Where does the protest stand now?

We witnessed hooliganism, vandalism, violent clashes and death on our Republic Day, transforming a peaceful protest for a just cause into a dirty display of mindless bravado and brawn. What was achieved was the desecration of the farmer’s movement against the three farm laws, and the farmer leaders remain discredited. All through the two-month-long agitation, the protesters had shown exemplary restraint and had controlled the younger elements from breaching the elders’ commitment to the tenets of non-violence. How did things go so completely out of hand? There are various theories doing the rounds, but the police ought to take a fair share of the blame for letting the vandals reach Red Fort and enact the unseemly drama of violating the sanctity of the ramparts from where the national flag is raised every Independence Day.
The Congress-led opposition on Wednesday said the Republic Day mayhem in the capital was a “government conspiracy” to discredit the farmers’ agitation and sought answers on how a section of aggressors were allowed to storm the Red Fort while Delhi police “looked the other way.” The Congress and the CPM questioned the presence of “BJP associate Deep Sidhu” at the Red Fort on Tuesday and asked why despite evidence of his role in the violence; he had not been booked or arrested.
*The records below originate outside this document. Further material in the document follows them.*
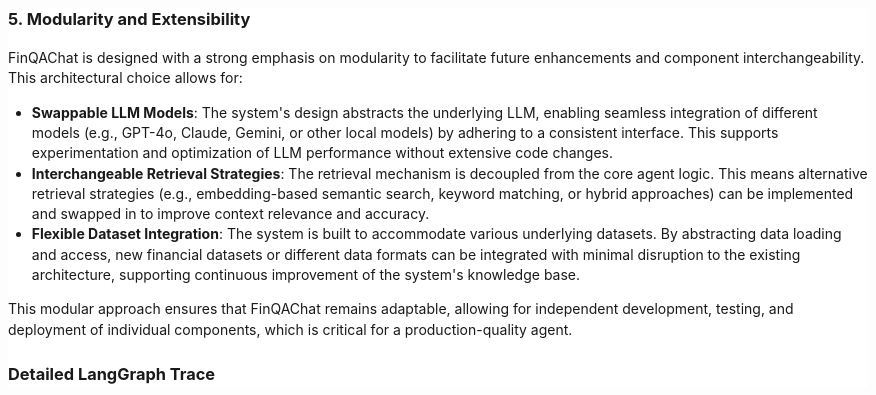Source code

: ### 5. Modularity and Extensibility

FinQAChat is designed with a strong emphasis on modularity to facilitate future enhancements and component interchangeability. This architectural choice allows for:
- **Swappable LLM Models**: The system's design abstracts the underlying LLM, enabling seamless integration of different models (e.g., GPT-4o, Claude, Gemini, or other local models) by adhering to a consistent interface. This supports experimentation and optimization of LLM performance without extensive code changes.
- **Interchangeable Retrieval Strategies**: The retrieval mechanism is decoupled from the core agent logic. This means alternative retrieval strategies (e.g., embedding-based semantic search, keyword matching, or hybrid approaches) can be implemented and swapped in to improve context relevance and accuracy.
- **Flexible Dataset Integration**: The system is built to accommodate various underlying datasets. By abstracting data loading and access, new financial datasets or different data formats can be integrated with minimal disruption to the existing architecture, supporting continuous improvement of the system's knowledge base.

This modular approach ensures that FinQAChat remains adaptable, allowing for independent development, testing, and deployment of individual components, which is critical for a production-quality agent.

### Detailed LangGraph Trace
Punjabi actor-turned-activist Deep Sidhu, who was chased away from Singhu border after the Red Fort violence on Republic Day, surfaced with a Facebook Live at 2 am on Thursday to say that he’s “very much near the Delhi border” and objected to farmer leaders calling him a gaddar (traitor) for derailing the two-month-long agitation against the Centre’s farm laws. Two factions have withdrawn their support in the aftermath of Red Fort breach on January 26. Several farmers' leaders may face action as Centre, Delhi Police are engaged in reviewing what unfolded at the heart of the Capital on Republic Day. The ongoing farmers' protest against three agriculture laws which are now on hold according to Supreme Court's latest verdict appeared to have lost its sight in the aftermath of the Republic Day violence as infighting among the unions surfaced.
Now, the farmer leaders should accept the moratorium announced by the government and bring the temperature down. Even now the farmer leaders can seek a longer suspension of the laws and reciprocate it by an equal period of suspension of the protest. If the government does not keep its word, the protesters are free to resume their agitation.